THORNTON, Colo. — If you look behind Thornton’s Windemere neighborhood you can see forever. It’s the city of Thornton’s job to keep it looking that way.
“I was sitting down watching television and all the sudden I heard this bang,” said Deno Kalomos. He knows when the city mows and he knew this time that wasn’t the sound he heard.
“I was like what the heck was that? I went outside and I saw this hole up there,” said Kalomas.
It was from a rock that the mower’s blade shot 15 feet in the air breaking the family’s window.
“(The city) was just mowing way too close.”
Kalomas said the mower acknowledged he caused the damage and asked Deno to file a claim.
After nearly eight months, the city laid down the law.
“The third time I got a hold of somebody she told me to deal with it. It was the law,” said Deno’s wife Leslie.

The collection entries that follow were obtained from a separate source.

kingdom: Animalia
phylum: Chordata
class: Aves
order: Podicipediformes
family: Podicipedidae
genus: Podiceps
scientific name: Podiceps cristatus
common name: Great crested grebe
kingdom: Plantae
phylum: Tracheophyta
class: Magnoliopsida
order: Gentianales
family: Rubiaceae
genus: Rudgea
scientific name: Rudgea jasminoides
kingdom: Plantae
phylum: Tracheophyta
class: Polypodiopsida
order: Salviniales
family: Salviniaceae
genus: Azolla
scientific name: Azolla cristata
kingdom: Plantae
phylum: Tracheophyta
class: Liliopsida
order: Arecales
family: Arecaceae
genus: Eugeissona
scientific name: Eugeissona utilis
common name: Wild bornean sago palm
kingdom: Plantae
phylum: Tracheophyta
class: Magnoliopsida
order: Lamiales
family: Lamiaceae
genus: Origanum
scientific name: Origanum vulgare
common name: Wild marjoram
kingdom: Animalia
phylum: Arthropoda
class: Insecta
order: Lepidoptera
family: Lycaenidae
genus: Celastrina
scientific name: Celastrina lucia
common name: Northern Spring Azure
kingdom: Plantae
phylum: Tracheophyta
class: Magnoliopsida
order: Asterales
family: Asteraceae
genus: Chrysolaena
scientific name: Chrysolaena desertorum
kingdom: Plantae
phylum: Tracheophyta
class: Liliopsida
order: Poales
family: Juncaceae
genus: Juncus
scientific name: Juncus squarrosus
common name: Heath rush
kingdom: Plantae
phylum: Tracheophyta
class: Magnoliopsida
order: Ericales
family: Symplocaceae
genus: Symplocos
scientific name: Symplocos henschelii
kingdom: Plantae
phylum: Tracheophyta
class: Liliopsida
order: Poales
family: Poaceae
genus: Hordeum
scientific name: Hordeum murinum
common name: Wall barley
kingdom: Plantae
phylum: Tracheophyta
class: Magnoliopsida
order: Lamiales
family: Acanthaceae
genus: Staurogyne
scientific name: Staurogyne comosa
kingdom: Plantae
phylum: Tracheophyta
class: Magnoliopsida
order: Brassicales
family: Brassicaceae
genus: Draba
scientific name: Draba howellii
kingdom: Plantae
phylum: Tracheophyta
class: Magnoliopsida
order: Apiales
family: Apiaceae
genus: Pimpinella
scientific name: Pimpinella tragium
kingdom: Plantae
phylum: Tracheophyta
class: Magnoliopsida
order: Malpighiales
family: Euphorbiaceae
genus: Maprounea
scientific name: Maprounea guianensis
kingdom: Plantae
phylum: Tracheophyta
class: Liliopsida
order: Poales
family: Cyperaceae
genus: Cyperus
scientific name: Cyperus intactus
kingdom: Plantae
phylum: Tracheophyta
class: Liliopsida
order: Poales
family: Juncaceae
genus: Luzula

The city’s insurance company also denied the claim citing governmental immunity. It’s a law aimed to benefit taxpayers by keeping the city from having to pay huge settlements unless the city is negligent.
The city of Thornton’s public information officer Todd Barnes issued a statement saying, “We will not be providing any official statements for this story.”
“It’s horrible,” Leslie Kalomas said. “We are both disabled and can’t afford to replace the window. We expected more.”